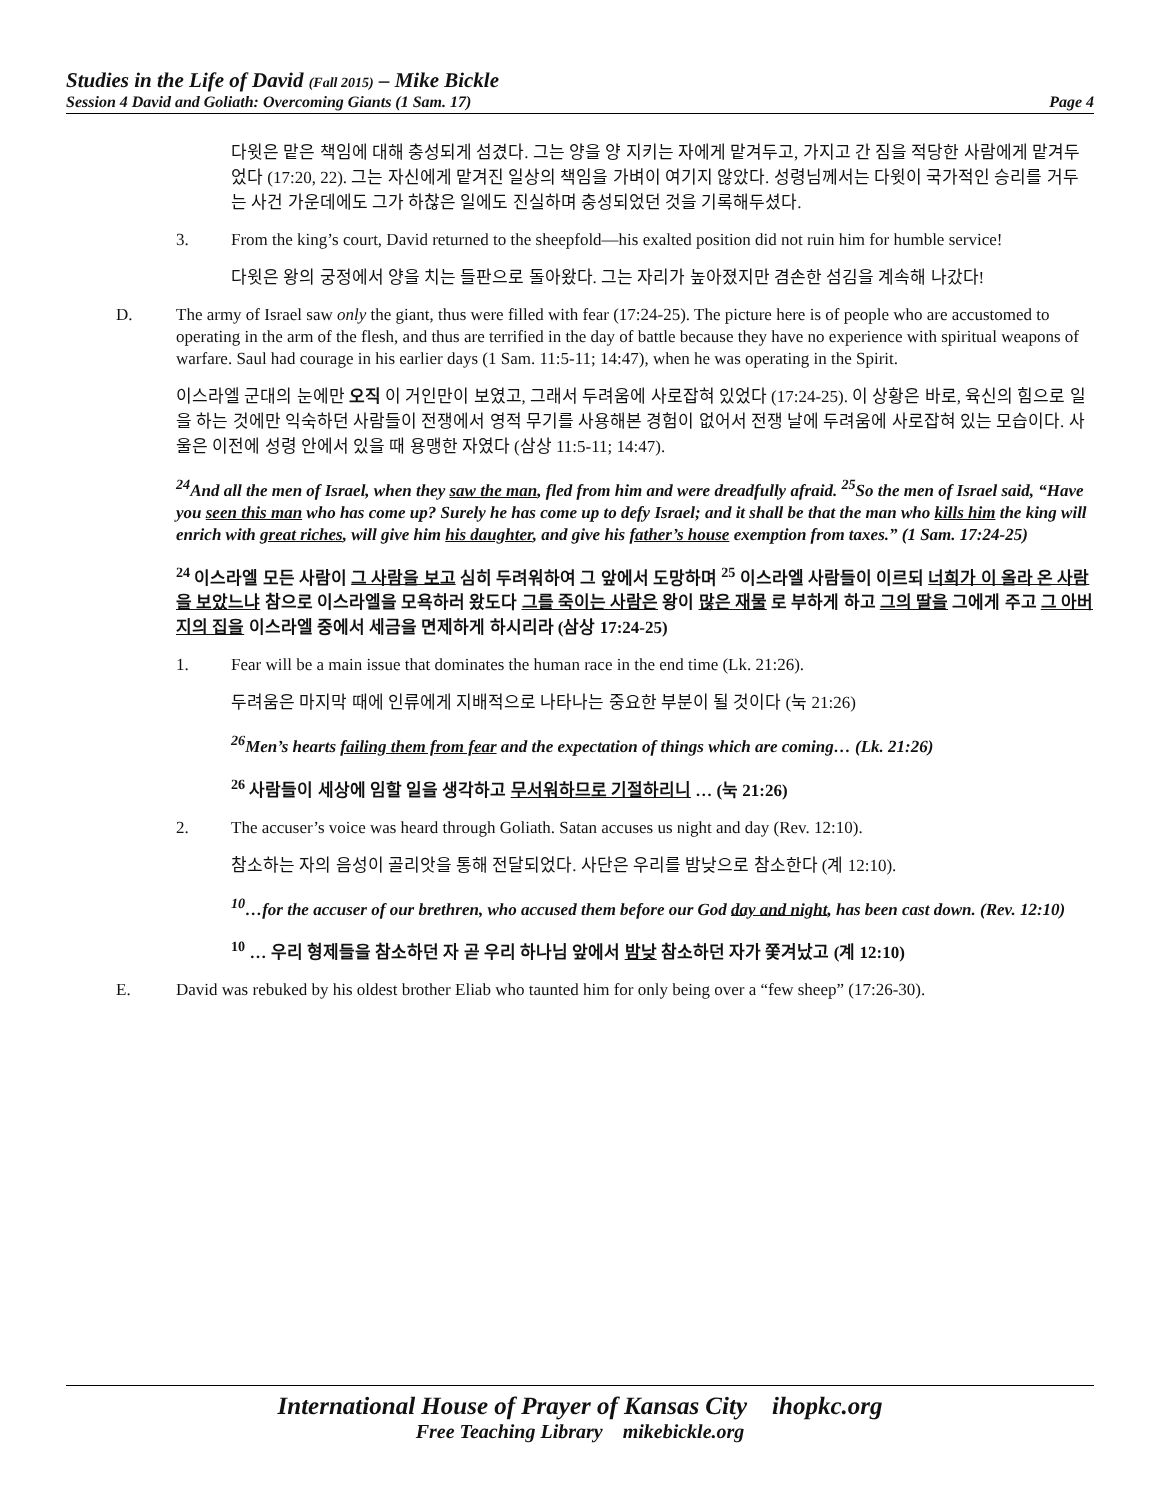Studies in the Life of David (Fall 2015) – Mike Bickle
Session 4 David and Goliath: Overcoming Giants (1 Sam. 17) Page 4
다윗은 맡은 책임에 대해 충성되게 섬겼다. 그는 양을 양 지키는 자에게 맡겨두고, 가지고 간 짐을 적당한 사람에게 맡겨두었다 (17:20, 22). 그는 자신에게 맡겨진 일상의 책임을 가벼이 여기지 않았다. 성령님께서는 다윗이 국가적인 승리를 거두는 사건 가운데에도 그가 하찮은 일에도 진실하며 충성되었던 것을 기록해두셨다.
3. From the king’s court, David returned to the sheepfold—his exalted position did not ruin him for humble service!
다윗은 왕의 궁정에서 양을 치는 들판으로 돌아왔다. 그는 자리가 높아졌지만 겸손한 섬김을 계속해 나갔다!
D. The army of Israel saw only the giant, thus were filled with fear (17:24-25). The picture here is of people who are accustomed to operating in the arm of the flesh, and thus are terrified in the day of battle because they have no experience with spiritual weapons of warfare. Saul had courage in his earlier days (1 Sam. 11:5-11; 14:47), when he was operating in the Spirit.
이스라엘 군대의 눈에만 오직 이 거인만이 보였고, 그래서 두려움에 사로잡혀 있었다 (17:24-25). 이 상황은 바로, 육신의 힘으로 일을 하는 것에만 익숙하던 사람들이 전쟁에서 영적 무기를 사용해본 경험이 없어서 전쟁 날에 두려움에 사로잡혀 있는 모습이다. 사울은 이전에 성령 안에서 있을 때 용맹한 자였다 (삼상 11:5-11; 14:47).
<sup>24</sup> And all the men of Israel, when they saw the man, fled from him and were dreadfully afraid. <sup>25</sup>So the men of Israel said, “Have you seen this man who has come up? Surely he has come up to defy Israel; and it shall be that the man who kills him the king will enrich with great riches, will give him his daughter, and give his father’s house exemption from taxes.” (1 Sam. 17:24-25)
<sup>24</sup> 이스라엘 모든 사람이 그 사람을 보고 심히 두려워하여 그 앞에서 도망하며 <sup>25</sup> 이스라엘 사람들이 이르되 너희가 이 올라 온 사람을 보았느냐 참으로 이스라엘을 모욕하러 왔도다 그를 죽이는 사람은 왕이 많은 재물 로 부하게 하고 그의 딸을 그에게 주고 그 아버지의 집을 이스라엘 중에서 세금을 면제하게 하시리라 (삼상 17:24-25)
1. Fear will be a main issue that dominates the human race in the end time (Lk. 21:26).
두려움은 마지막 때에 인류에게 지배적으로 나타나는 중요한 부분이 될 것이다 (눅 21:26)
<sup>26</sup> Men’s hearts failing them from fear and the expectation of things which are coming… (Lk. 21:26)
<sup>26</sup> 사람들이 세상에 임할 일을 생각하고 무서워하므로 기절하리니 … (눅 21:26)
2. The accuser’s voice was heard through Goliath. Satan accuses us night and day (Rev. 12:10).
참소하는 자의 음성이 골리앗을 통해 전달되었다. 사단은 우리를 밤낮으로 참소한다 (계 12:10).
<sup>10</sup>…for the accuser of our brethren, who accused them before our God day and night, has been cast down. (Rev. 12:10)
<sup>10</sup> … 우리 형제들을 참소하던 자 곧 우리 하나님 앞에서 밤낮 참소하던 자가 쫓겨났고 (계 12:10)
E. David was rebuked by his oldest brother Eliab who taunted him for only being over a “few sheep” (17:26-30).
International House of Prayer of Kansas City ihopkc.org
Free Teaching Library mikebickle.org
★ ★ ★
**Task directions**
Repeat every entry above exactly as written and omit any pictures it holds.

**Task answer**
Studies in the Life of David (Fall 2015) – Mike Bickle
Session 4 David and Goliath: Overcoming Giants (1 Sam. 17) Page 4
다윗은 맡은 책임에 대해 충성되게 섬겼다. 그는 양을 양 지키는 자에게 맡겨두고, 가지고 간 짐을 적당한 사람에게 맡겨두었다 (17:20, 22). 그는 자신에게 맡겨진 일상의 책임을 가벼이 여기지 않았다. 성령님께서는 다윗이 국가적인 승리를 거두는 사건 가운데에도 그가 하찮은 일에도 진실하며 충성되었던 것을 기록해두셨다.
3. From the king’s court, David returned to the sheepfold—his exalted position did not ruin him for humble service!
다윗은 왕의 궁정에서 양을 치는 들판으로 돌아왔다. 그는 자리가 높아졌지만 겸손한 섬김을 계속해 나갔다!
D. The army of Israel saw only the giant, thus were filled with fear (17:24-25). The picture here is of people who are accustomed to operating in the arm of the flesh, and thus are terrified in the day of battle because they have no experience with spiritual weapons of warfare. Saul had courage in his earlier days (1 Sam. 11:5-11; 14:47), when he was operating in the Spirit.
이스라엘 군대의 눈에만 오직 이 거인만이 보였고, 그래서 두려움에 사로잡혀 있었다 (17:24-25). 이 상황은 바로, 육신의 힘으로 일을 하는 것에만 익숙하던 사람들이 전쟁에서 영적 무기를 사용해본 경험이 없어서 전쟁 날에 두려움에 사로잡혀 있는 모습이다. 사울은 이전에 성령 안에서 있을 때 용맹한 자였다 (삼상 11:5-11; 14:47).
<sup>24</sup> And all the men of Israel, when they saw the man, fled from him and were dreadfully afraid. <sup>25</sup>So the men of Israel said, “Have you seen this man who has come up? Surely he has come up to defy Israel; and it shall be that the man who kills him the king will enrich with great riches, will give him his daughter, and give his father’s house exemption from taxes.” (1 Sam. 17:24-25)
<sup>24</sup> 이스라엘 모든 사람이 그 사람을 보고 심히 두려워하여 그 앞에서 도망하며 <sup>25</sup> 이스라엘 사람들이 이르되 너희가 이 올라 온 사람을 보았느냐 참으로 이스라엘을 모욕하러 왔도다 그를 죽이는 사람은 왕이 많은 재물 로 부하게 하고 그의 딸을 그에게 주고 그 아버지의 집을 이스라엘 중에서 세금을 면제하게 하시리라 (삼상 17:24-25)
1. Fear will be a main issue that dominates the human race in the end time (Lk. 21:26).
두려움은 마지막 때에 인류에게 지배적으로 나타나는 중요한 부분이 될 것이다 (눅 21:26)
<sup>26</sup> Men’s hearts failing them from fear and the expectation of things which are coming… (Lk. 21:26)
<sup>26</sup> 사람들이 세상에 임할 일을 생각하고 무서워하므로 기절하리니 … (눅 21:26)
2. The accuser’s voice was heard through Goliath. Satan accuses us night and day (Rev. 12:10).
참소하는 자의 음성이 골리앗을 통해 전달되었다. 사단은 우리를 밤낮으로 참소한다 (계 12:10).
<sup>10</sup>…for the accuser of our brethren, who accused them before our God day and night, has been cast down. (Rev. 12:10)
<sup>10</sup> … 우리 형제들을 참소하던 자 곧 우리 하나님 앞에서 밤낮 참소하던 자가 쫓겨났고 (계 12:10)
E. David was rebuked by his oldest brother Eliab who taunted him for only being over a “few sheep” (17:26-30).
International House of Prayer of Kansas City ihopkc.org
Free Teaching Library mikebickle.org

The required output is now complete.